### EXERCISE
Please extract every line from the start of the records down through the line containing "SPORT SRBIJA JACKPOT", both ends included, and copy them exactly as they appear.

### Stored items from a collection
——————————
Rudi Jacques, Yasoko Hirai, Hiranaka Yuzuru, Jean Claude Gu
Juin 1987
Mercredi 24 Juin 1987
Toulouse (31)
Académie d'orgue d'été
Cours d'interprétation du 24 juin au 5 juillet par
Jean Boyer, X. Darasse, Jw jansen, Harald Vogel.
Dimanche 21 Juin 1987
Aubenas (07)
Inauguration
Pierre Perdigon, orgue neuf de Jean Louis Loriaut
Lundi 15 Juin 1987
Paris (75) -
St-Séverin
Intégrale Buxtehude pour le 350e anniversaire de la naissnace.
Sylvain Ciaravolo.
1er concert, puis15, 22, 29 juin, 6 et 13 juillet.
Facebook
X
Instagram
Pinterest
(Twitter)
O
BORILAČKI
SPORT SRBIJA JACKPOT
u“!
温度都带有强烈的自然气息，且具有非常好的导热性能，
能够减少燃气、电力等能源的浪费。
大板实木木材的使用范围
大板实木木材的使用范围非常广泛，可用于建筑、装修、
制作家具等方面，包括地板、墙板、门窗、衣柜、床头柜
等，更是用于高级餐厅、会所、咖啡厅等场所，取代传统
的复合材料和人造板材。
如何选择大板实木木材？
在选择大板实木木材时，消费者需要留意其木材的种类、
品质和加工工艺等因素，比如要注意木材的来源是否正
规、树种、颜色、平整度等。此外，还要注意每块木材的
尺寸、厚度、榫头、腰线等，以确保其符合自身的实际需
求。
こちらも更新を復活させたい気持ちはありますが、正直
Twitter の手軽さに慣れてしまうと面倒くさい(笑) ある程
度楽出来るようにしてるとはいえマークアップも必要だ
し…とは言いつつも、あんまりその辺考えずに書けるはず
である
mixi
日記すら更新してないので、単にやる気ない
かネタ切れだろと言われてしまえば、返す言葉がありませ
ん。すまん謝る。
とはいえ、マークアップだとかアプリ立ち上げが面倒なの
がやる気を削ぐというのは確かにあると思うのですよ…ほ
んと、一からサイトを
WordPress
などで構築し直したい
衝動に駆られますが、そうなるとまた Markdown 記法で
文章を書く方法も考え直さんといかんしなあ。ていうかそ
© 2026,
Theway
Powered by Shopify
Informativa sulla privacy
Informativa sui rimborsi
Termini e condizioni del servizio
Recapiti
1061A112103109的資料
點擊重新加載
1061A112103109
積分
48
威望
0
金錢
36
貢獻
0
——————————
### EXERCISE RESPONSE
Rudi Jacques, Yasoko Hirai, Hiranaka Yuzuru, Jean Claude Gu
Juin 1987
Mercredi 24 Juin 1987
Toulouse (31)
Académie d'orgue d'été
Cours d'interprétation du 24 juin au 5 juillet par
Jean Boyer, X. Darasse, Jw jansen, Harald Vogel.
Dimanche 21 Juin 1987
Aubenas (07)
Inauguration
Pierre Perdigon, orgue neuf de Jean Louis Loriaut
Lundi 15 Juin 1987
Paris (75) -
St-Séverin
Intégrale Buxtehude pour le 350e anniversaire de la naissnace.
Sylvain Ciaravolo.
1er concert, puis15, 22, 29 juin, 6 et 13 juillet.
Facebook
X
Instagram
Pinterest
(Twitter)
O
BORILAČKI
SPORT SRBIJA JACKPOT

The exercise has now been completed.